When using their ls-iommu script It only shows one GPU. I tried unplugging one of my GPUs and now I am using the other GPU but it still has the same id as the other one.
I am using two GTX 1050 Ti.
Greetings
Flowstar
Edit Interestingly they show up. If I have both GPUs plugged in then I get the same “VGA Controller …” two times. If I unplug one of them I only get that line once. But always with the same ID.
On Nvidia, you can just unbind nouveau or nvidia from the GPU you want to pass through, using the sysfs module unbind feature.
Can you post the output of ls-iommu and the rest of your system specs? That shouldn’t be happening.
So there is device ID (think of it as device model number) and device address which is how you find the device on the PCIe tree.
The address is the 06:00.1 segment. Those should be different, so you can identify the devices that way. How to determine which GPU is which, that’s a different story. I think you need to use trial and error because they’re numbered sequentially, for example:
you’ve got two GPUs, one at 12:00 and one at 11:00. You unplug the 11:00 one and the one at 12:00 then gets addressed at 11:00.

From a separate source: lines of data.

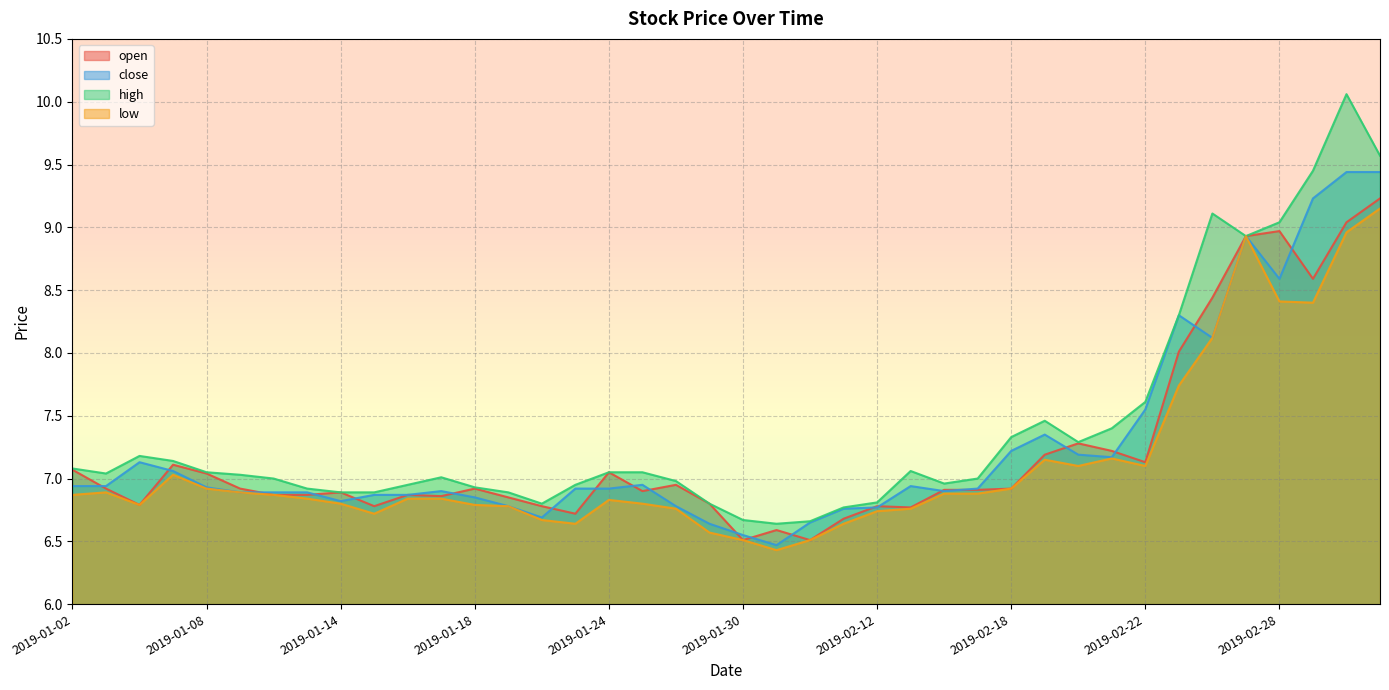

Where is the first local maximum for low?

2019-01-03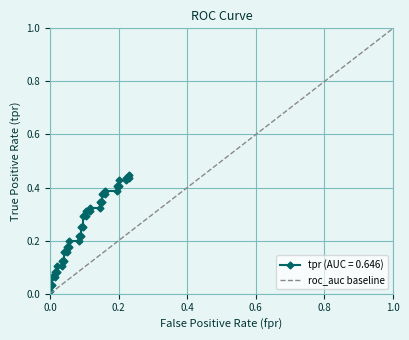

The value at 0.2 is 1. True or false?

False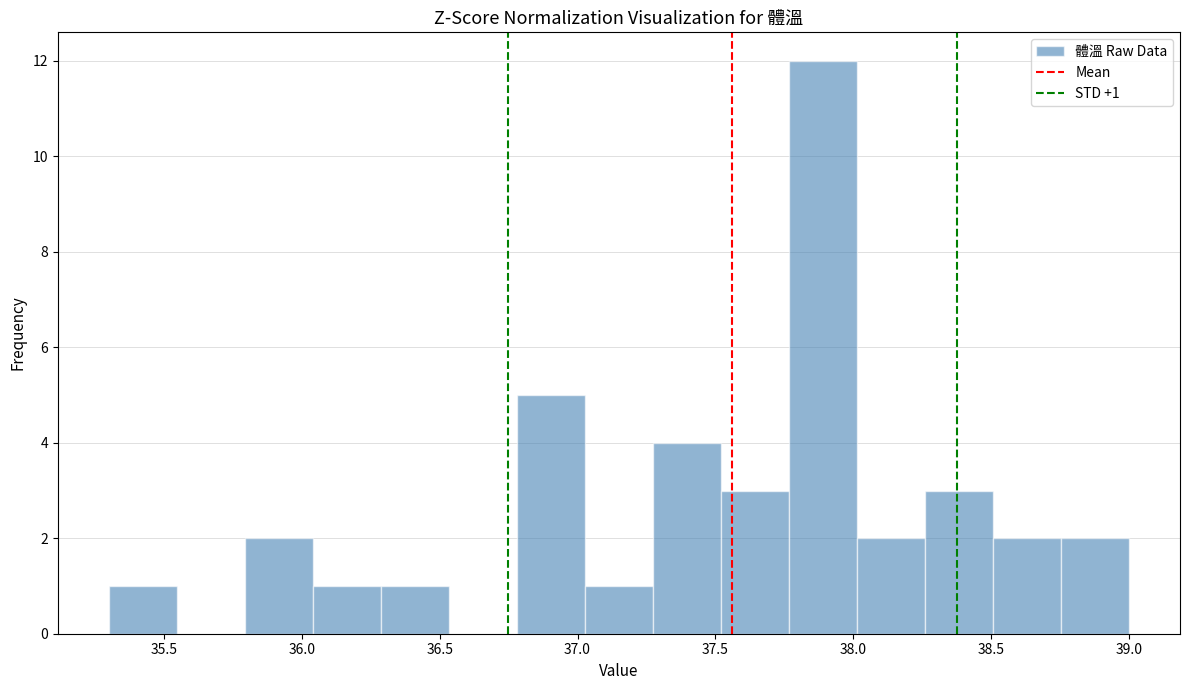

Which range on the x-axis has the tallest bar?

37.75 to 38.00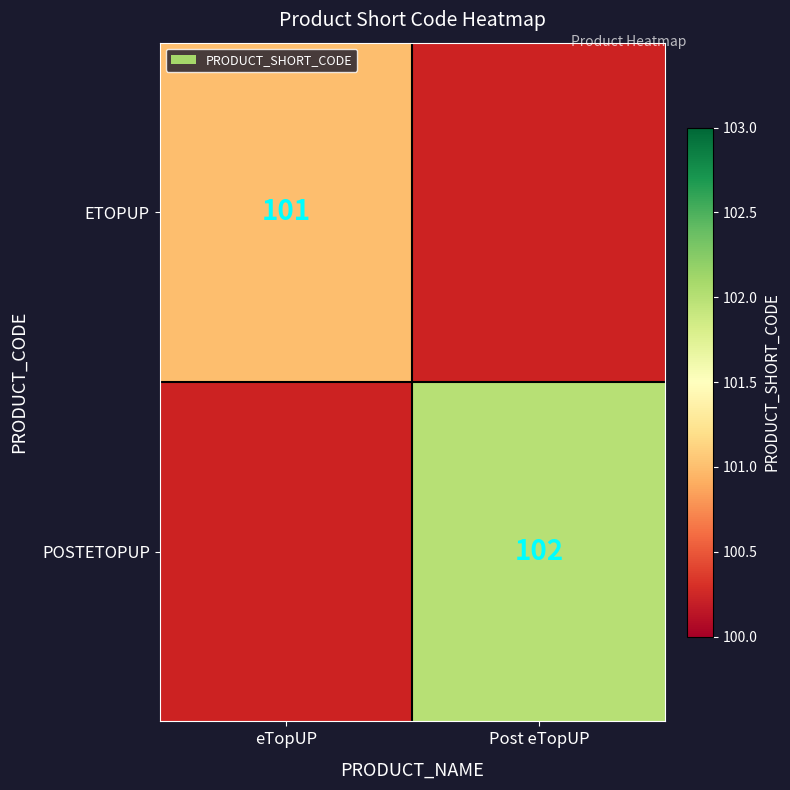

The POSTETOPUP series shows 68 at Post eTopUP. True or false?

False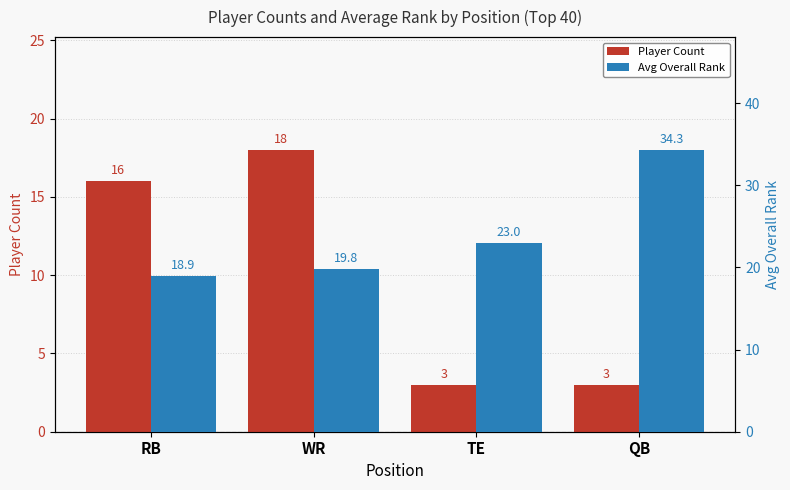

At which label does Avg Overall Rank reach its peak?

QB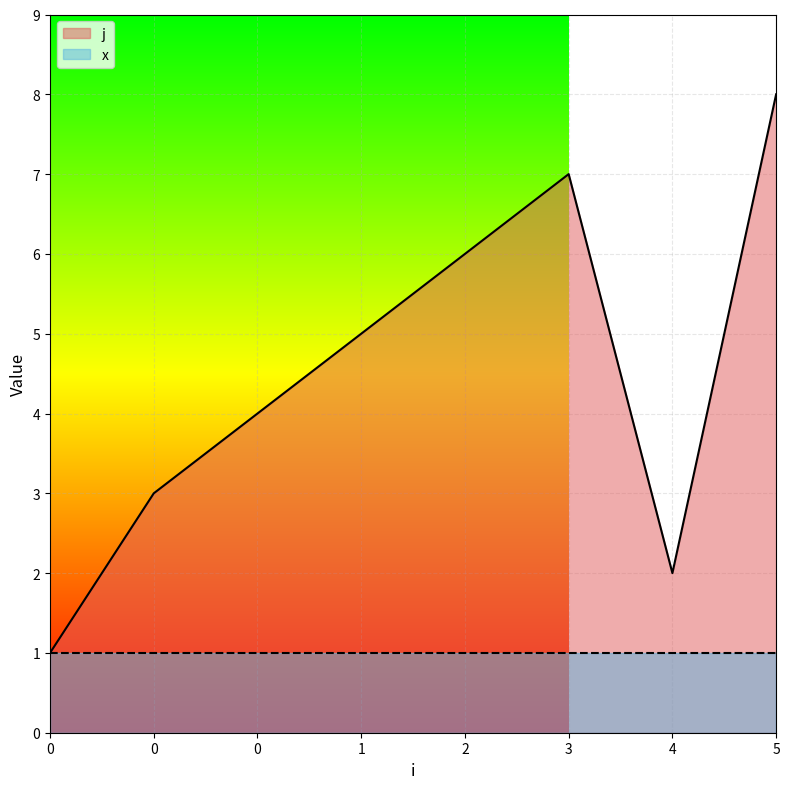

What is the value of the 4th point from the left?

5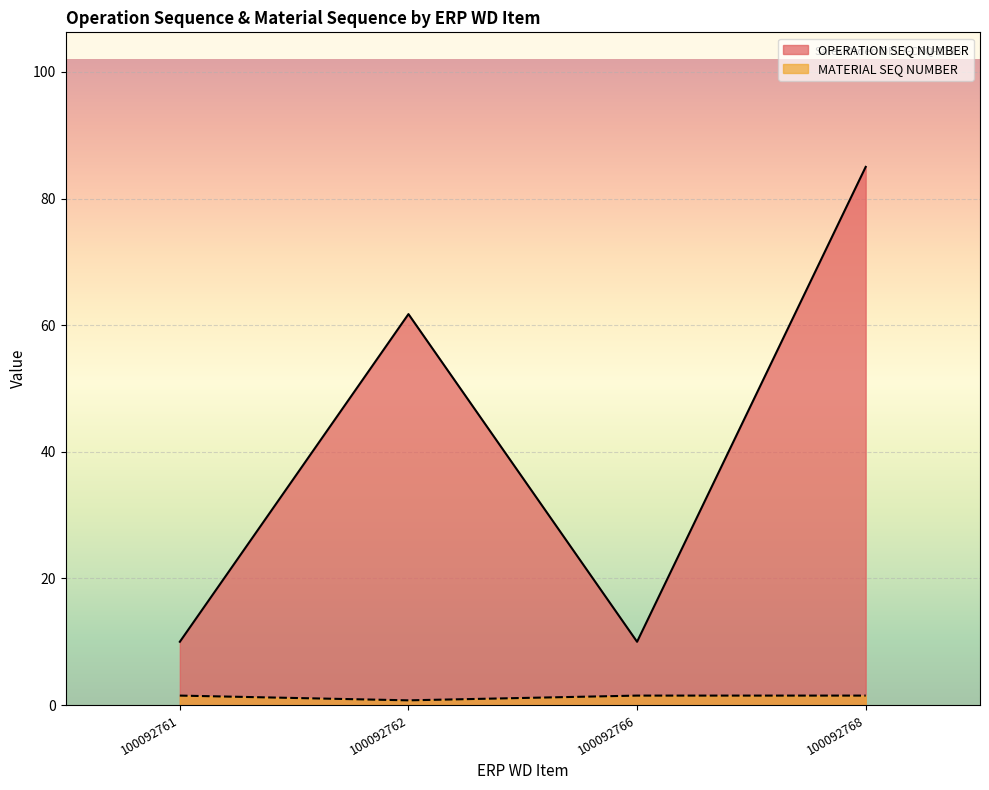

Which category has the lowest value in the MATERIAL SEQ NUMBER series?

100092762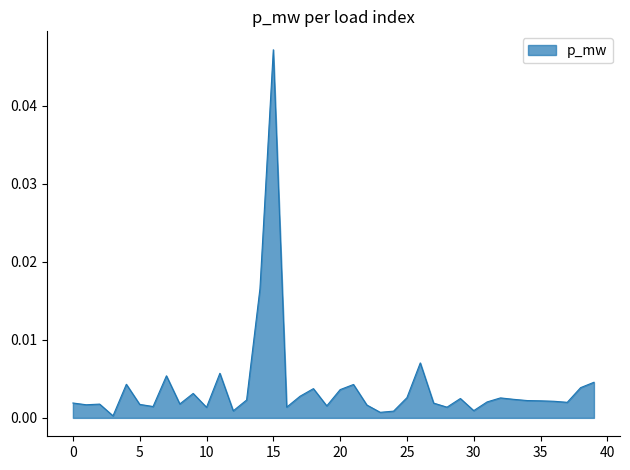

Where is the first local maximum?

2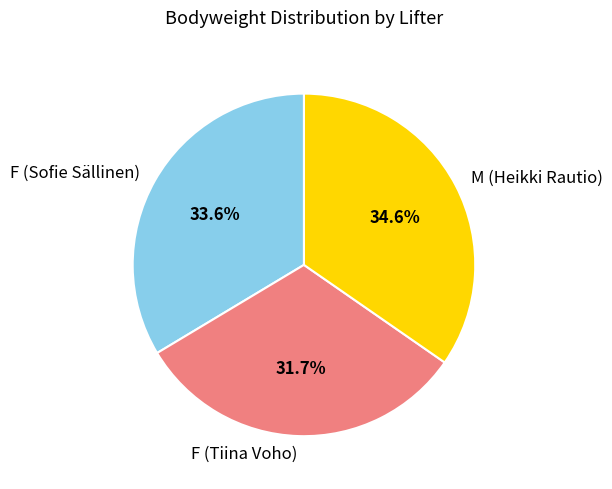

The M (Heikki Rautio) slice represents 23% of the pie. True or false?

False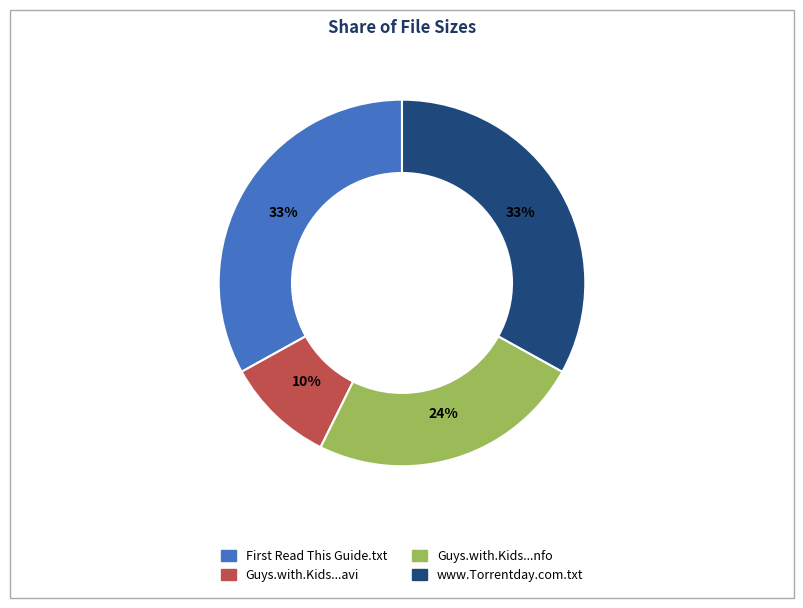

To the nearest percent, what is the difference between the largest and smallest slice percentages?

23%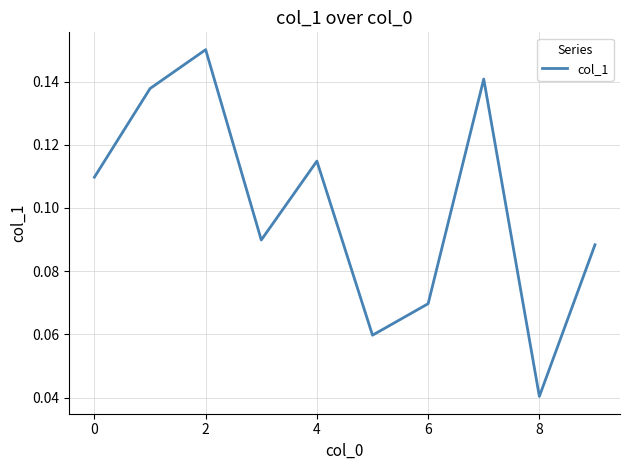

What is the value of the 1st point from the left?

0.1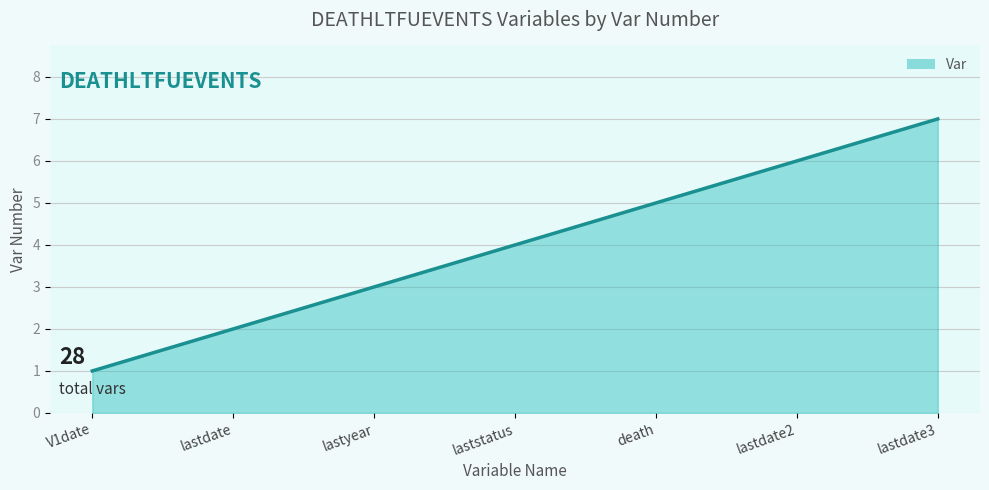

What is the average value?

4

Those are kernel command line options. On most distros, that can be found in /etc/default/grub, but I forget if Ubuntu follows that standard. if you edit that file, it should look something like this:
I wanted to unbind the first GPU (0000:01:00.0) since my monitors are hooked up to that GPU, everything blacked out immediately. I tried rebooting the pc blind. After 5 minutes i did a hard-reset and tried it again with the second GPU (0000:02:00.0). Then I noticed, that the echo command doesn’t finish. Even if I kill the terminal, the command is still going and preventing the system from rebooting.
#!/bin/sh
for i in /sys/devices/pci*/*/boot_vga; do
if [ $(cat "$i") -eq 0 ]; then
GPU="${i%/boot_vga}"
AUDIO="$(echo "$GPU" | sed -e "s/0$/1/")"
echo "vfio-pci" > "$GPU/driver_override"
if [ -d "$AUDIO" ]; then
echo "vfio-pci" > "$AUDIO/driver_override"
fi
fi
done
modprobe -i vfio-pci
You can require this script in modprobe.d:
install vfio-pci /usr/bin/vfio-pci-override.sh
And it will run that script, to initialize your non-boot GPU to have the vfio-pci driver.
I don’t think, that the script is getting executed at bootup. If I add some debug messages, they don’t show up in boot log. And both GPUs are still claimed by nouveau.